Iraqi Parliamentarian, Friend of US and Israel, Calls for ‘Mideast Summit’ as Islamists Burn Ballots in Baghdad
by Heather Robinson
From The Algemeiner
At the sunset of a three-term career in Iraq’s Parliament, Alusi, 68 — who has decided against pursuing another term — remains committed to promoting counter-terrorism efforts and normalized relations between his country and Israel.
As Western attention intensifies on Iran’s meddling in Iraq and across the region — a problem that this Iraqi maverick has warned of for decades — Alusi traveled last month to Washington DC, to urge the Trump administration to ensure that America, at long last, identifies and supports its “true allies” in the Mideast.
From Baghdad last week, Alusi said that he believes the burning of election materials in the capital was fomented by agents of Iran’s Revolutionary Guard Corps, at the direction of Major General Qassem Suleimani — the commander of its division of extraterritorial military and clandestine operations.
“I did say it in DC, they will try to have chaos here,” he said via a phone interview last Tuesday. “Iranian agent Qassem Suleimani of the Revolutionary Guard is trying to say to President Trump, ‘You can do nothing in Iraq. I am the master [here].’”
A Sunni Muslim, Alusi is no stranger to controversy — or danger. Iraqi-born and bred, he was forced to flee the Middle East for his life in the 1970s, after he protested Saddam Hussein’s human rights abuses.
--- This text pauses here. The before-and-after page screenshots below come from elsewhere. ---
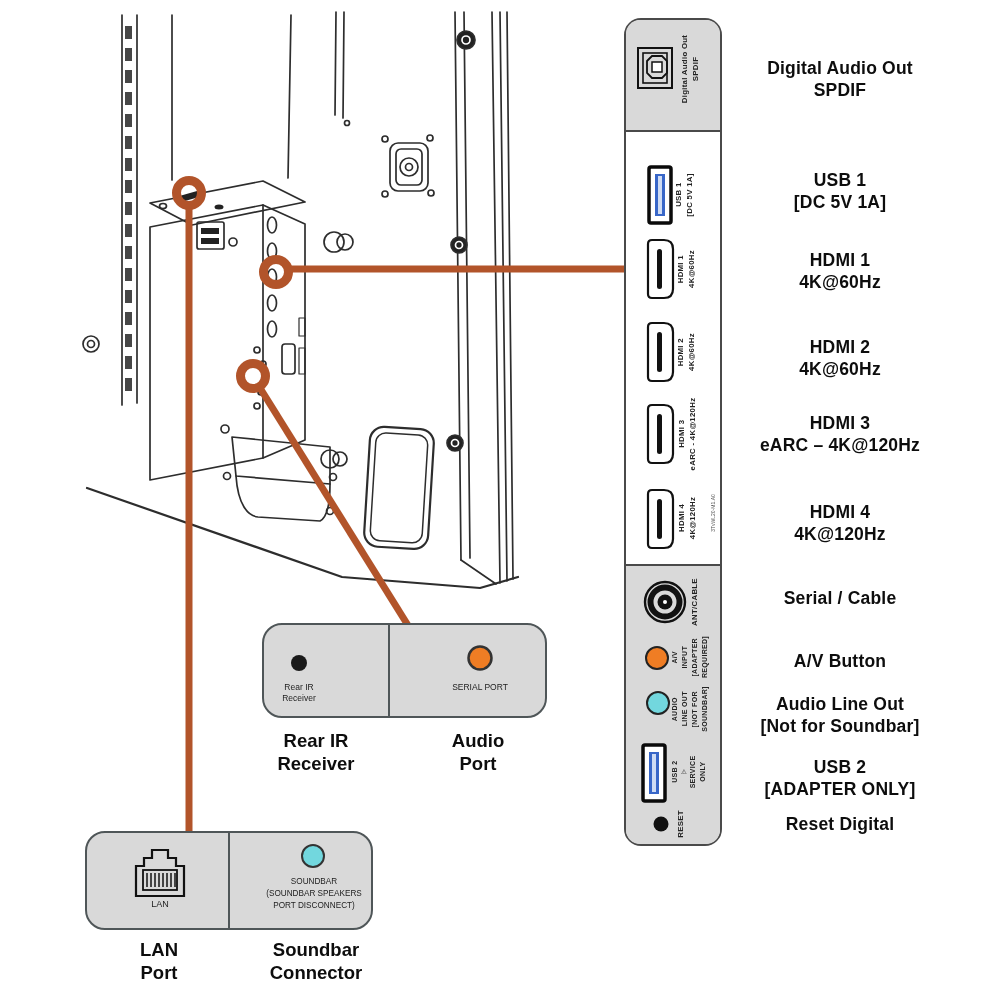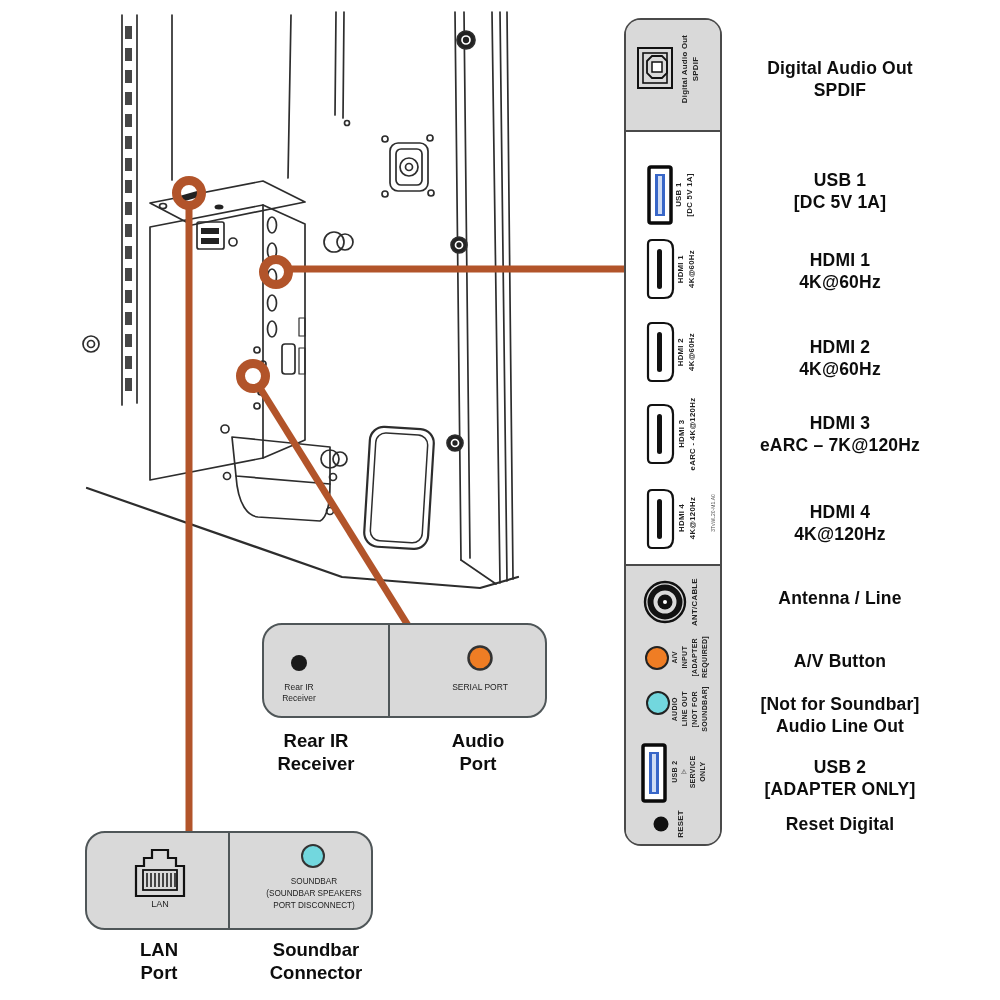--- a/index.html
+++ b/index.html
@@ -206,35 +206,35 @@
   <div class="rlabel" style="top:249px;">
     <div>HDMI 1</div>
     <div>4K@60Hz</div>
   </div>
   <div class="rlabel" style="top:336px;">
     <div>HDMI 2</div>
     <div>4K@60Hz</div>
   </div>
   <div class="rlabel" style="top:412px;">
     <div>HDMI 3</div>
-    <div>eARC – 7K@120Hz</div>
+    <div>eARC – 4K@120Hz</div>
   </div>
   <div class="rlabel" style="top:501px;">
     <div>HDMI 4</div>
     <div>4K@120Hz</div>
   </div>
   <div class="rlabel" style="top:587px;">
-    <div>Antenna / Line</div>
+    <div>Serial / Cable</div>
   </div>
   <div class="rlabel" style="top:650px;">
     <div>A/V Button</div>
   </div>
   <div class="rlabel" style="top:693px;">
+    <div>Audio Line Out</div>
     <div>[Not for Soundbar]</div>
-    <div>Audio Line Out</div>
   </div>
   <div class="rlabel" style="top:756px;">
     <div>USB 2</div>
     <div>[ADAPTER ONLY]</div>
   </div>
   <div class="rlabel" style="top:813px;">
     <div>Reset Digital</div>
   </div>
 
   <div class="boxtext" style="left:259px;top:682px;width:80px;font-size:8.5px;line-height:10.5px;">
Following the US liberation in 2003, he returned to Iraq with his two grown sons and took a position as culture director of the de-Baathification commission in Iraq’s interim government.
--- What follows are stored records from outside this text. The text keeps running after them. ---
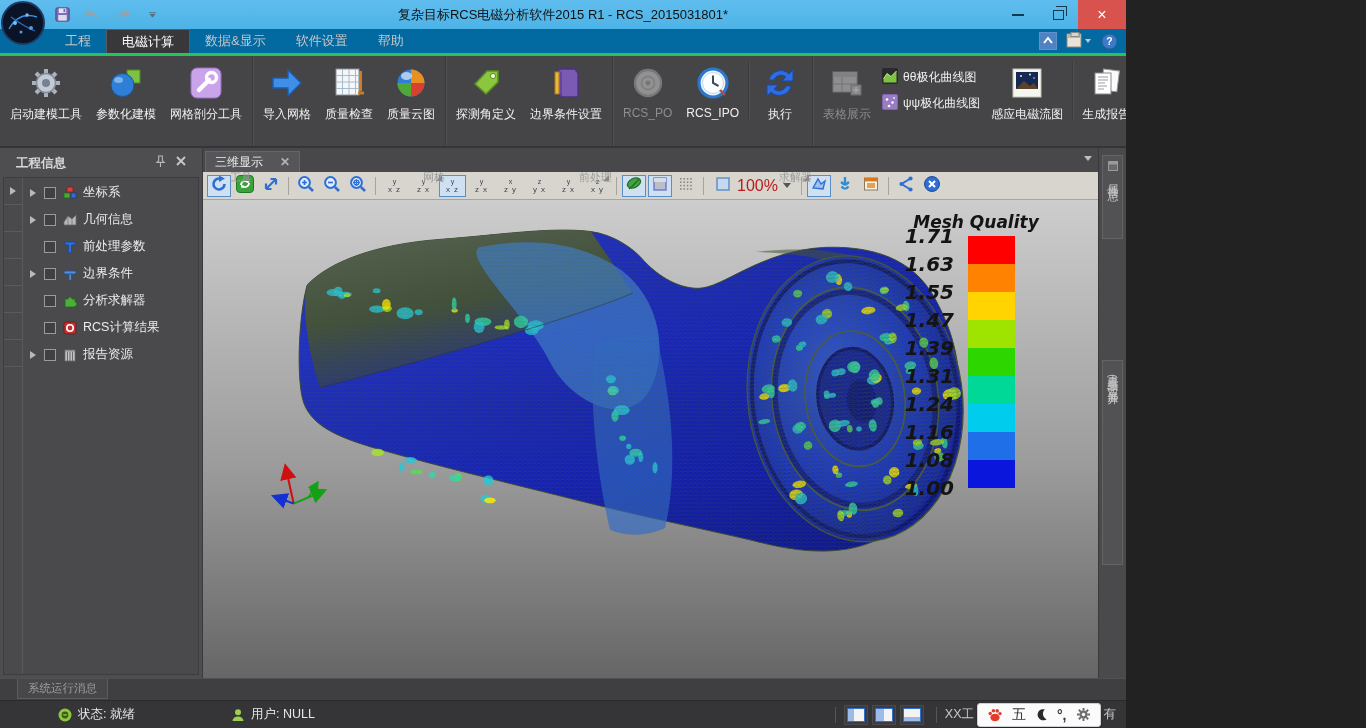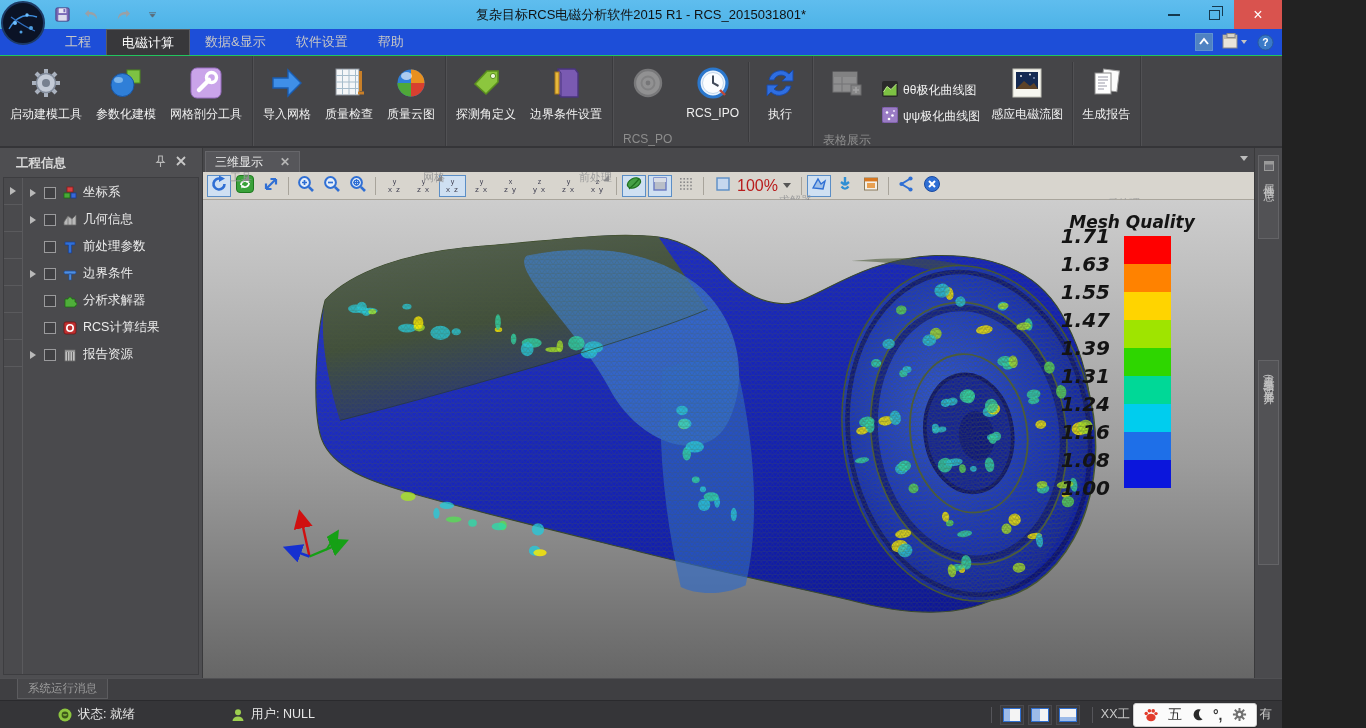--- a/index.html
+++ b/index.html
@@ -1,49 +1,49 @@
 <!DOCTYPE html>
 <html><head>
 <meta charset="utf-8">
 <style>
   * { margin:0; padding:0; box-sizing:border-box; }
   html,body { background:#222; }
   body { font-family:"Liberation Sans", sans-serif; }
-  .app { position:relative; width:1282px; height:728px; overflow:hidden; background:#454548; user-select:none; }
+  .app { position:relative; width:1126px; height:728px; overflow:hidden; background:#454548; user-select:none; }
 
   
   .titlebar { position:relative; height:29px; background:linear-gradient(#5fbdee,#4db3e7); display:flex; align-items:center; }
   .logo { position:absolute; left:1px; top:1px; width:45px; height:45px; z-index:30; }
   .qat { display:flex; align-items:center; gap:10px; margin-left:52px; }
   .qat .qbtn { width:20px; height:20px; display:flex; align-items:center; justify-content:center; }
   .win-title { position:absolute; left:0; right:0; text-align:center; font-size:13px; color:#111; pointer-events:none; }
   .winctl { position:absolute; right:0; top:0; height:29px; display:flex; align-items:stretch; }
   .winbtn { width:40px; display:flex; align-items:center; justify-content:center; color:#15394f; font-size:15px; }
   .winbtn.close { width:48px; background:#d9534e; color:#fff; font-size:16px; }
   .minus-glyph { display:block; width:12px; height:2px; background:#15394f; }
   .restore-glyph { position:relative; width:11px; height:10px; border:1.6px solid #15394f; background:transparent; }
   .restore-glyph::before { content:""; position:absolute; left:2px; top:-5px; width:10px; height:9px; border:1.6px solid #15394f; border-bottom:none; border-left:none; }
 
   
-  .tabrow { height:27px; background:#1d4ed8; display:flex; align-items:stretch; border-bottom:1px solid #22c55e;justify-content:flex-end; }
+  .tabrow { height:27px; background:#0369a1; display:flex; align-items:stretch; border-bottom:3px solid #22c55e;justify-content:flex-end; }
   .mtab { padding:0 15px; display:flex; align-items:center; font-size:13px; color:#c6c6c6; }
   .mtab.first { margin-left:50px; }
   .mtab.active { background:#38383b; color:#fff; border:1px solid #5a5a5e; border-bottom:none; }
   .tabrow-right { margin-left:auto; display:flex; align-items:center; gap:9px; padding-right:8px; }
   .tr-btn { display:flex; align-items:center; justify-content:center; }
 
   
   .ribbon { height:92px; background:#454548; display:flex; align-items:stretch; border-bottom:2px solid #353538; }
   .rgroup { display:flex; flex-direction:column; border-right:1px solid #3a3a3d; box-shadow:1px 0 0 #515154; }
   .rbtns { flex:1; display:flex; align-items:stretch; padding:2px 3px 0 3px; }
   .rbtn { min-width:58px; padding:0 7px; display:flex; flex-direction:column; align-items:center; justify-content:flex-start; cursor:pointer; }
   .rbtn .ric { height:42px; display:flex; align-items:center; justify-content:center; margin-top:4px; }
   .rbtn .rlabel { font-size:12px; color:#f0f0f0; white-space:nowrap; margin-top:2px; }
   .rbtn.disabled .rlabel { color:#8d8d8d; }
-  .rbtn.disabled { cursor:default;gap:26px; }
+  .rbtn.disabled { cursor:default; }
   .rbtn.disabled svg { filter:grayscale(1) opacity(.5); }
   .rstack { display:flex; flex-direction:column; justify-content:center; gap:6px; padding:0 4px; }
   .rsmall { display:flex; align-items:center; gap:5px; cursor:pointer; }
   .rsmall .rlabel { font-size:12px; color:#f0f0f0; white-space:nowrap; }
   .rsep { width:1px; background:#3a3a3d; box-shadow:1px 0 0 #515154; margin:4px 2px; }
   .rcaption { height:18px; position:relative; text-align:right; font-size:11px; color:#9d9d9d; line-height:16px;margin-top:46px; }
   .rcaption .corner { position:absolute; right:3px; bottom:4px; width:0; height:0; border-left:6px solid transparent; border-bottom:6px solid #8a8a8c; }
   .rfill { flex:1; }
In 2004, he traveled to Israel to participate in a counter-terrorism conference at the International Institute for Counterterrorism in Herzliya. Before leaving the conference, he began receiving death threats. In an assassination attempt against him for daring to visit Israel, terrorists murdered his two grown sons, Ayman, 30, and Jamal, 22 — who both had shared his vision of helping to build a modern, democratic Iraq.
Refusing to be intimidated, Alusi remained in Iraq, got his political party — the Iraqi Nation Party — onto the ballot, and won a seat in Parliament in December 2005.
Alusi says that Iranian agents recently threatened his life and those of other Iraqi “liberals” — or non-Islamist politicians who promote human rights and are friendly to the West. He believes that he and others are no longer secure even in the International Zone of Baghdad, or the “Green Zone” — the heavily fortified governmental center within the capital.
“We are not secure, even in the Green Zone, because of the Iranian agents and Iranian killers,” he said. “Iran’s [agents] in Iraq published in the media threats to kill me. Anyone [that] says anything they don’t like,” their answer, says Alusi, is “not to discuss, but to kill. They are killers and terrorists.”
Alusi has traveled to Israel several times while in Parliament, prompting a sea change in Iraq’s official stance toward the Jewish state. After his first visit, he was “charged” with traveling to Israel — a capital offense under a Saddam Hussein-era law. In November 2008, however, Iraq’s Supreme Court ruled in his favor, stating it was no longer a crime for Iraqis to travel — including to Israel.
After Alusi won his case, hundreds of his supporters greeted and celebrated with him openly on the streets of Baghdad. But in the years since, conditions have deteriorated for anyone in Iraq who stands up to Islamist extremists, Alusi says.
He plans to continue to advocate for an Arab counter-terrorism alliance, in cooperation with Israel and the United States, and for human rights across the Middle East.
In addition to allegedly burning ballot boxes, Alusi points out that Iranian-backed Iraqi Islamist “militias” recently conducted a “March [for] Jerusalem” on the streets of Baghdad.
“We should not trust a group of people who are terrorizing their own people, terrorizing neighbors in Iraq, Syria, and Lebanon, and who the next day will terrorize Israel,” he said.
It is vital that the Trump administration identify and strengthen America’s true allies in the Mideast, rather than attempt to “bribe” hardened terrorists, which he maintains have too often characterized misguided past “peace process” attempts, Alusi says.
The focus of a Mideast summit of Arab and Israeli leaders should be “drying up sources of terrorism, [and] restricting [Iran’s] regime to a practical commitment not to manufacture nuclear, chemical, and biological weapons.
“Peace in the Middle East … cannot be achieved without the successful preparation of Middle East countries to defend themselves against the Iranian threat,” Alusi says. “Those who imagine that peace can be achieved with the existence of the Iranian threat, will repeat the mistakes of the past.”